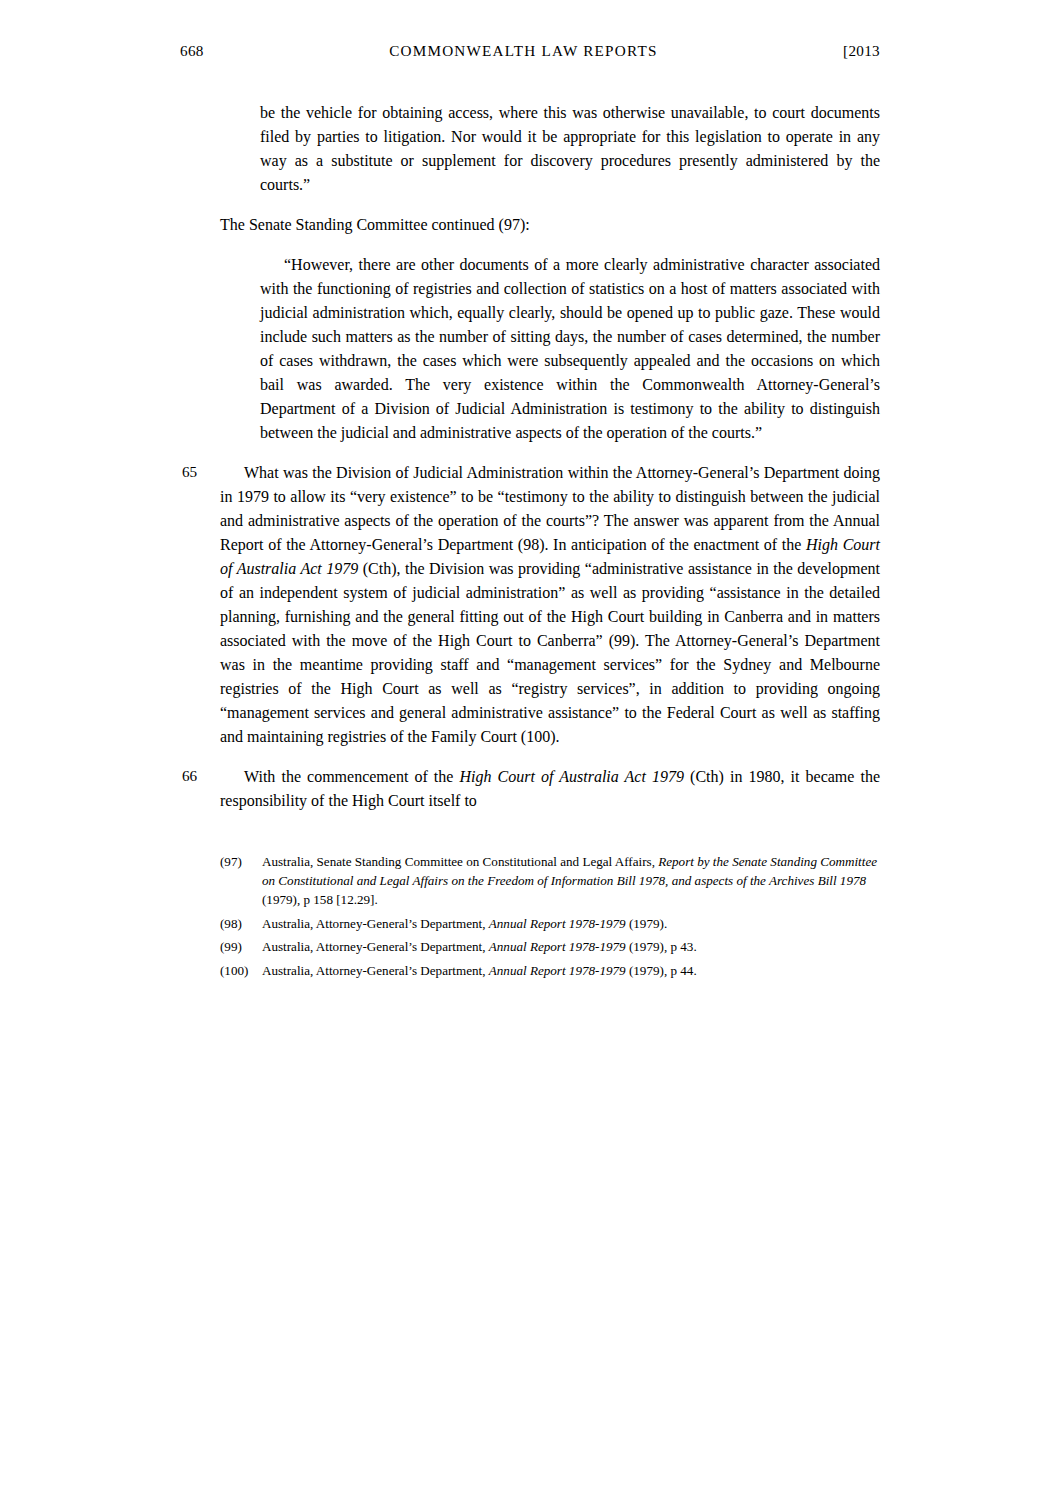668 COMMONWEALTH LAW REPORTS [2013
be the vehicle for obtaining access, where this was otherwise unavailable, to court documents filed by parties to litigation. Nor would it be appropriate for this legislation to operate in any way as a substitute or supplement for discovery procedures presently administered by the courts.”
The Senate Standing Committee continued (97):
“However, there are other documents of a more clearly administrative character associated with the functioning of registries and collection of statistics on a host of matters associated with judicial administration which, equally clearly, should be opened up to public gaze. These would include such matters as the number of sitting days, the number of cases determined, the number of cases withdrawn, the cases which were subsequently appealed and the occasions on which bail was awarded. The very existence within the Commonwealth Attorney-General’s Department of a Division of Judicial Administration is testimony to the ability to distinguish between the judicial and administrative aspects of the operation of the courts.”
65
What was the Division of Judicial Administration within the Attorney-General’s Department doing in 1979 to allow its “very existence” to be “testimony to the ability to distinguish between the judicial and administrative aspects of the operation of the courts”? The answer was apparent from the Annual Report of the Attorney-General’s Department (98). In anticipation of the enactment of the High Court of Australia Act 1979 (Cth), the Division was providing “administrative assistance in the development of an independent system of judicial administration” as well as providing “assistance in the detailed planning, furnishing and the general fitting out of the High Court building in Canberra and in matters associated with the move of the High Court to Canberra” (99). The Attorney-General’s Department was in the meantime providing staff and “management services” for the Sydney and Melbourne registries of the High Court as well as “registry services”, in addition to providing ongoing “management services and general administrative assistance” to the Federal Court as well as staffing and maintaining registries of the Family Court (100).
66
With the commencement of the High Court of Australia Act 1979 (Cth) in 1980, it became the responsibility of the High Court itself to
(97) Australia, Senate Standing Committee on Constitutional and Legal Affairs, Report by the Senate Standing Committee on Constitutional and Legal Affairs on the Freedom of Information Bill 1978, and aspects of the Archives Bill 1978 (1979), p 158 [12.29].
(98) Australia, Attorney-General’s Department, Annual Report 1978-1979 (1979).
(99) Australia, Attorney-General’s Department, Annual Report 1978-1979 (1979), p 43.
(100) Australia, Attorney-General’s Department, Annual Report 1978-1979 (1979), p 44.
* * *
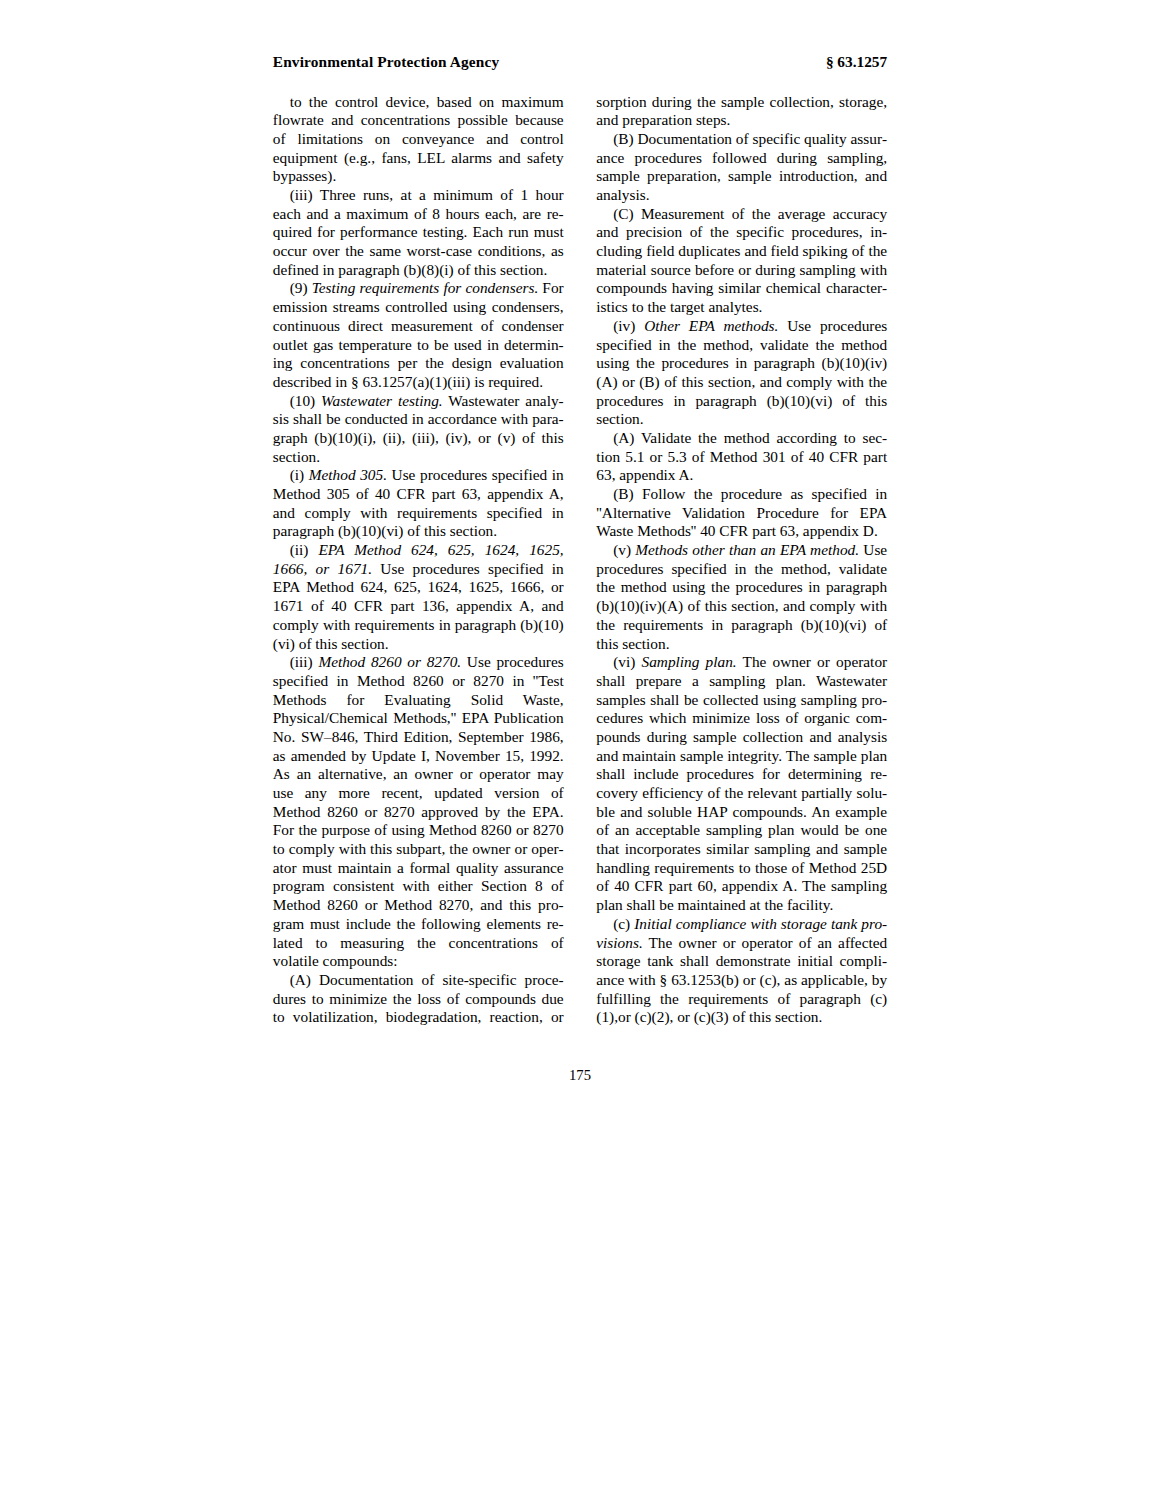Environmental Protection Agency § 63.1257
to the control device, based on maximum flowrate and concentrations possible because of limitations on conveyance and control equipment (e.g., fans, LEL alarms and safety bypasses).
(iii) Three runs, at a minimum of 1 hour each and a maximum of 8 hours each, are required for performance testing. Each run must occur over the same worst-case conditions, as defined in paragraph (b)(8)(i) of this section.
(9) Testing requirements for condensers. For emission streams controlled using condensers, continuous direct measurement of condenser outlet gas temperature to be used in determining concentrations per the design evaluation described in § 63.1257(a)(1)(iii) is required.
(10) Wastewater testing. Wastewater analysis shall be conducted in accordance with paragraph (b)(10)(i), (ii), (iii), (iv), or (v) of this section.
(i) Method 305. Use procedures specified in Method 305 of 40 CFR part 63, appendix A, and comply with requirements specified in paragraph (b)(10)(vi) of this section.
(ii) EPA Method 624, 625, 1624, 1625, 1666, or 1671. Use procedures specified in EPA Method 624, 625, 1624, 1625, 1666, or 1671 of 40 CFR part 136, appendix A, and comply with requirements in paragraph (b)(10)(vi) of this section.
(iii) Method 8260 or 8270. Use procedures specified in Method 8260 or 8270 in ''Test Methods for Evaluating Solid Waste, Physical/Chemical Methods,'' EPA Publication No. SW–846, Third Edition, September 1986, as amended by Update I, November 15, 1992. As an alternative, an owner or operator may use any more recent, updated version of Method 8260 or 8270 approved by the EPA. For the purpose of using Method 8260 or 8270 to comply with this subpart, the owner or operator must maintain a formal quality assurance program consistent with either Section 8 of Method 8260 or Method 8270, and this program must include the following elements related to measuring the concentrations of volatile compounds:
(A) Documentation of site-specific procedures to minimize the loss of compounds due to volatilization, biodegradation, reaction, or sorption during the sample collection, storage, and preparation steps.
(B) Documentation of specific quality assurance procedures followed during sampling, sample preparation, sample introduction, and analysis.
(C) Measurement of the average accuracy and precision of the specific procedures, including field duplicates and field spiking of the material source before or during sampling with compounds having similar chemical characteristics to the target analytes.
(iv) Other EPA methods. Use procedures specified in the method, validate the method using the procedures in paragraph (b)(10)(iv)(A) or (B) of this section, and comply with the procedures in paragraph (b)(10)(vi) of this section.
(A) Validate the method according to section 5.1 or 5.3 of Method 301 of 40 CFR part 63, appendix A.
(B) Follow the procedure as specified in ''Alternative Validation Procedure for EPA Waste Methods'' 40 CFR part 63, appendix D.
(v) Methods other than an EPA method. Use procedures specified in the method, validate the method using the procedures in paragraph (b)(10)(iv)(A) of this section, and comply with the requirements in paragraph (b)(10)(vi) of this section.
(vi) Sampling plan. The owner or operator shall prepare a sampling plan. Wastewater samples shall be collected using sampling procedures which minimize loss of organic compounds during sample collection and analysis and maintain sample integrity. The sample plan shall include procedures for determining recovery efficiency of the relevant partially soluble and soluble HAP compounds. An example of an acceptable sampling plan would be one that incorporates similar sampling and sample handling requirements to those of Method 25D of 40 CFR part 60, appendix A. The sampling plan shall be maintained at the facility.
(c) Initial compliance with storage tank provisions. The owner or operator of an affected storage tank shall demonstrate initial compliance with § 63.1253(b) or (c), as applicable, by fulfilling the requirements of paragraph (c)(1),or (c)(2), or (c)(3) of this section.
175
* * *
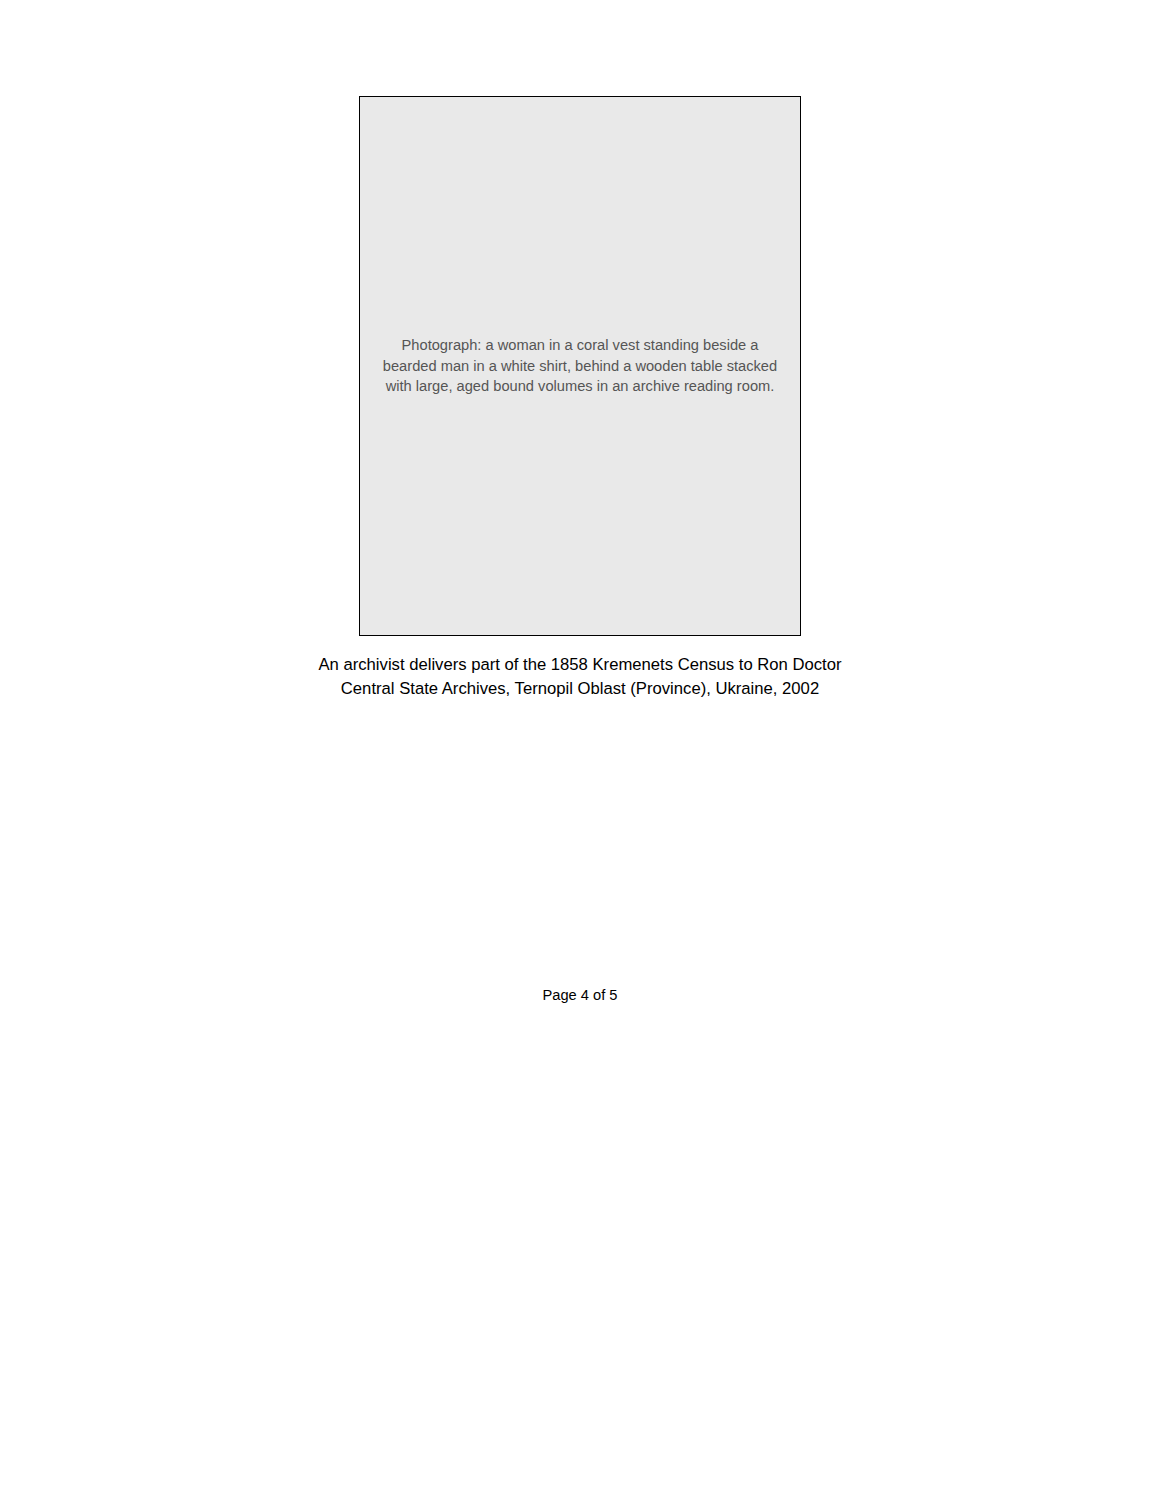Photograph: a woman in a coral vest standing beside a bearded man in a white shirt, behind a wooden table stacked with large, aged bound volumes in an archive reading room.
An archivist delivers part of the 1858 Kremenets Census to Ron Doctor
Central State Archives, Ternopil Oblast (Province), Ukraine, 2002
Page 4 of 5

**What to produce**
Pick each line holding the word "must" out of the data and copy it.

**Output below**
(iii) Three runs, at a minimum of 1 hour each and a maximum of 8 hours each, are required for performance testing. Each run must occur over the same worst-case conditions, as defined in paragraph (b)(8)(i) of this section.
(iii) Method 8260 or 8270. Use procedures specified in Method 8260 or 8270 in ''Test Methods for Evaluating Solid Waste, Physical/Chemical Methods,'' EPA Publication No. SW–846, Third Edition, September 1986, as amended by Update I, November 15, 1992. As an alternative, an owner or operator may use any more recent, updated version of Method 8260 or 8270 approved by the EPA. For the purpose of using Method 8260 or 8270 to comply with this subpart, the owner or operator must maintain a formal quality assurance program consistent with either Section 8 of Method 8260 or Method 8270, and this program must include the following elements related to measuring the concentrations of volatile compounds:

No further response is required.